Exercise inputs ▸
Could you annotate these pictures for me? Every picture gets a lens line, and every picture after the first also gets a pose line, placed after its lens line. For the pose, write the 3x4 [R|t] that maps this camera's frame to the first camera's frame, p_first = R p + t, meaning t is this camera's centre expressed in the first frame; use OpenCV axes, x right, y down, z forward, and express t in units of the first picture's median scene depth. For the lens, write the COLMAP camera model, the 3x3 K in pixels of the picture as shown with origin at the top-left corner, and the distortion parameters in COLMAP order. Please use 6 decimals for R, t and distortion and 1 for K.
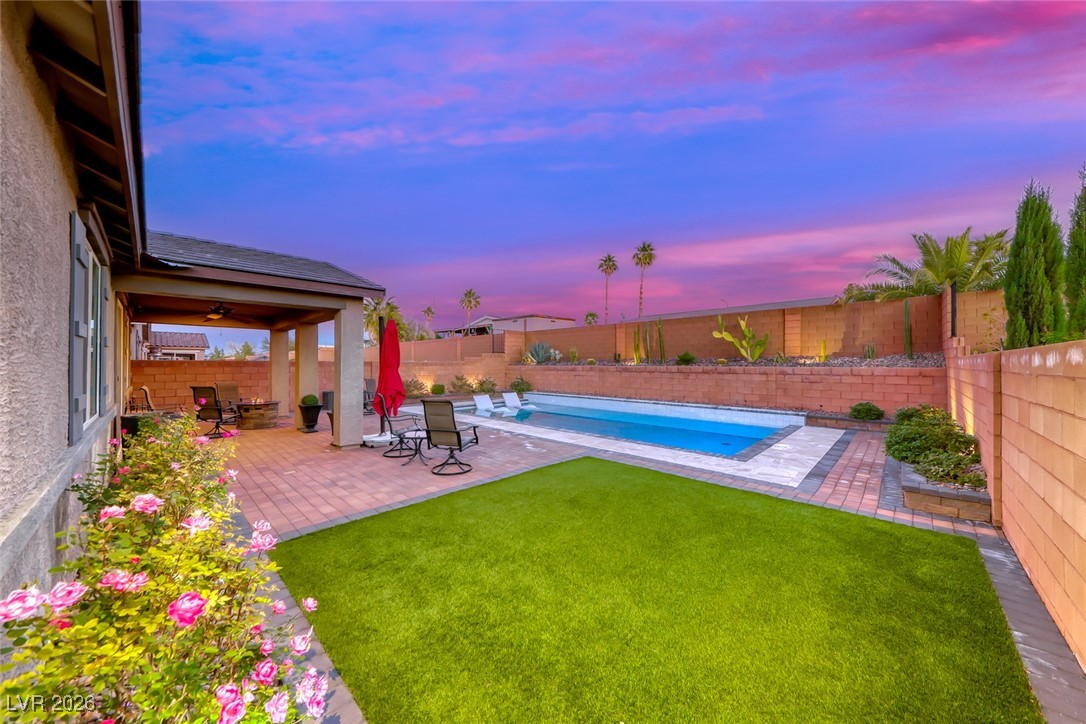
lens RADIAL K [[377.7, 0, 538.2], [0, 377.7, 361.5], [0, 0, 1]] dist [0.013878, -0.000571]
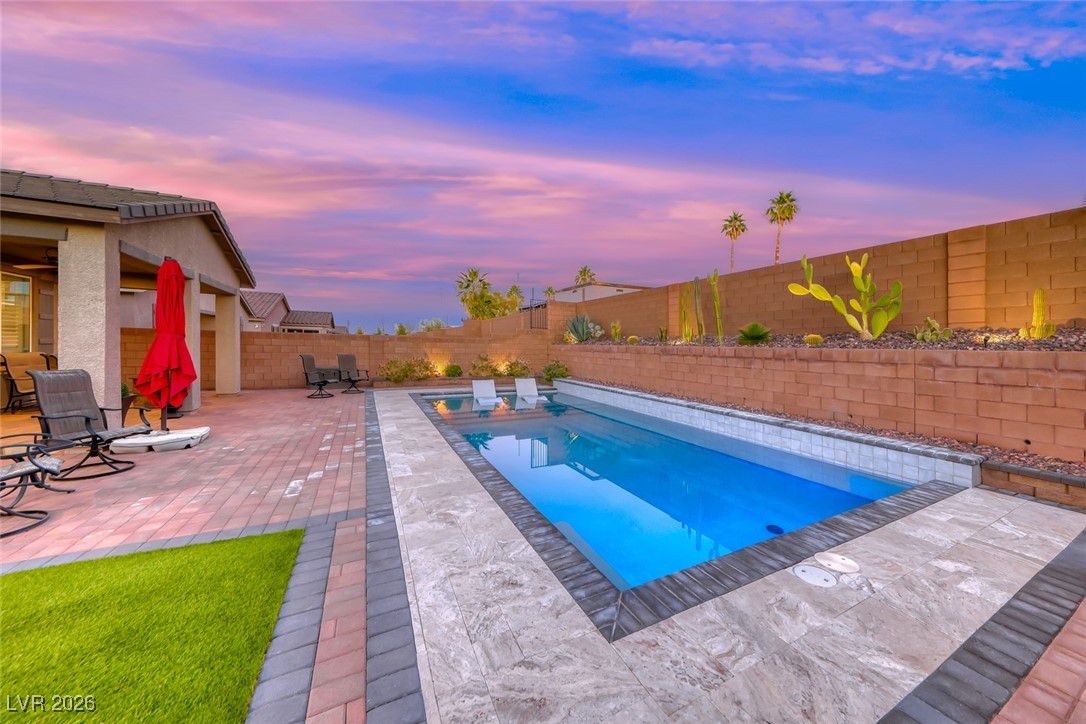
lens RADIAL K [[385.0, 0, 568.8], [0, 385.0, 345.0], [0, 0, 1]] dist [0.002123, -0.000399]
pose [[0.955070, 0.018467, -0.295804, 0.295529], [-0.018484, 0.999825, 0.002738, 0.012604], [0.295803, 0.002853, 0.955245, 0.340110]]
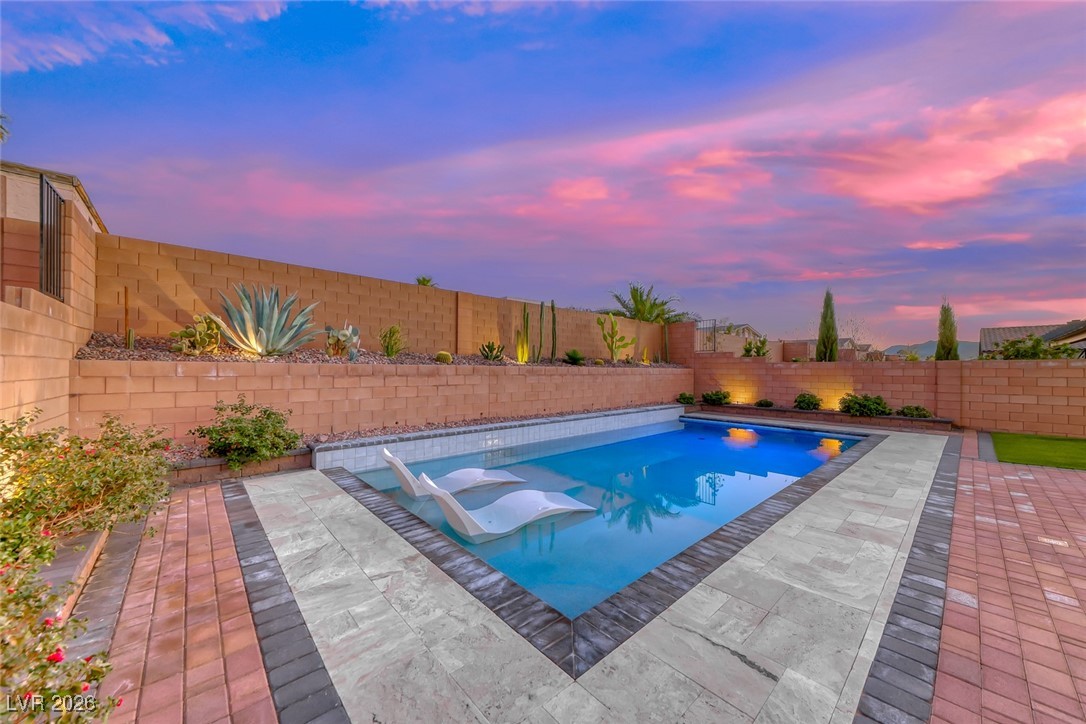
lens RADIAL K [[377.7, 0, 535.4], [0, 377.7, 367.6], [0, 0, 1]] dist [0.013878, -0.000571]
pose [[0.070395, 0.002394, 0.997516, -0.443717], [-0.017033, 0.999854, -0.001197, 0.015819], [-0.997374, -0.016907, 0.070425, 1.048588]]
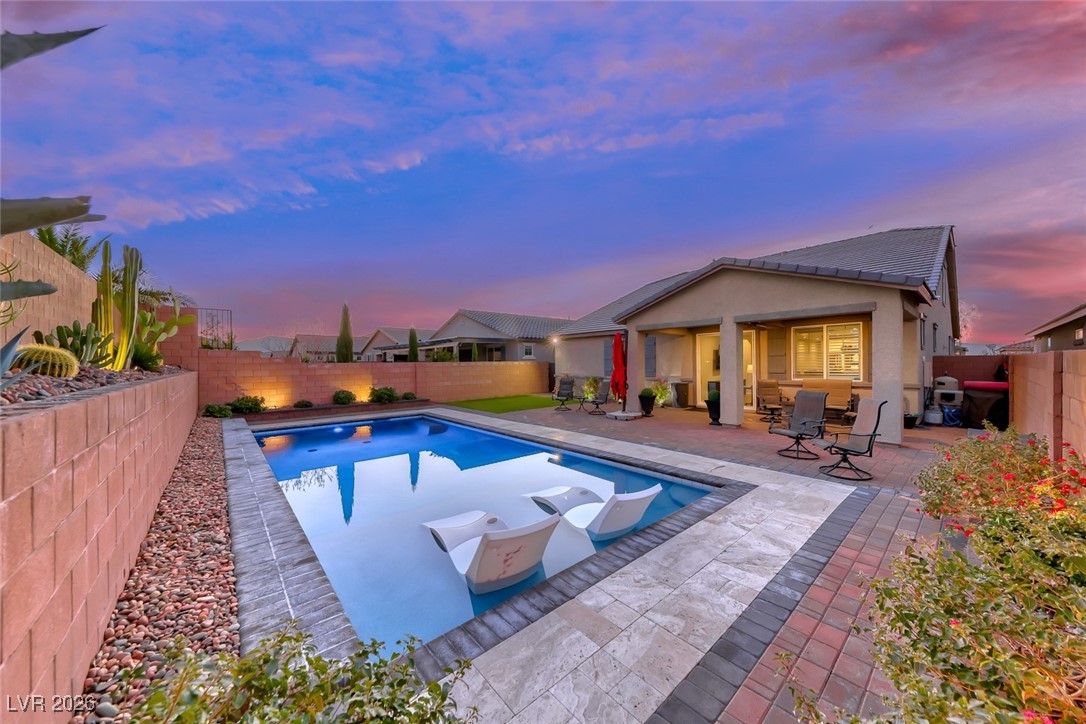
lens RADIAL K [[377.7, 0, 542.5], [0, 377.7, 365.6], [0, 0, 1]] dist [0.013878, -0.000571]
pose [[-0.996748, 0.007037, 0.080271, -0.123558], [0.006755, 0.999970, -0.003787, 0.006030], [-0.080295, -0.003233, -0.996766, 1.437156]]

Problem to work on ▸
Retype every record above exactly as written, but leave out the pictures.

Task solution ▸
Could you annotate these pictures for me? Every picture gets a lens line, and every picture after the first also gets a pose line, placed after its lens line. For the pose, write the 3x4 [R|t] that maps this camera's frame to the first camera's frame, p_first = R p + t, meaning t is this camera's centre expressed in the first frame; use OpenCV axes, x right, y down, z forward, and express t in units of the first picture's median scene depth. For the lens, write the COLMAP camera model, the 3x3 K in pixels of the picture as shown with origin at the top-left corner, and the distortion parameters in COLMAP order. Please use 6 decimals for R, t and distortion and 1 for K.
lens RADIAL K [[377.7, 0, 538.2], [0, 377.7, 361.5], [0, 0, 1]] dist [0.013878, -0.000571]
lens RADIAL K [[385.0, 0, 568.8], [0, 385.0, 345.0], [0, 0, 1]] dist [0.002123, -0.000399]
pose [[0.955070, 0.018467, -0.295804, 0.295529], [-0.018484, 0.999825, 0.002738, 0.012604], [0.295803, 0.002853, 0.955245, 0.340110]]
lens RADIAL K [[377.7, 0, 535.4], [0, 377.7, 367.6], [0, 0, 1]] dist [0.013878, -0.000571]
pose [[0.070395, 0.002394, 0.997516, -0.443717], [-0.017033, 0.999854, -0.001197, 0.015819], [-0.997374, -0.016907, 0.070425, 1.048588]]
lens RADIAL K [[377.7, 0, 542.5], [0, 377.7, 365.6], [0, 0, 1]] dist [0.013878, -0.000571]
pose [[-0.996748, 0.007037, 0.080271, -0.123558], [0.006755, 0.999970, -0.003787, 0.006030], [-0.080295, -0.003233, -0.996766, 1.437156]]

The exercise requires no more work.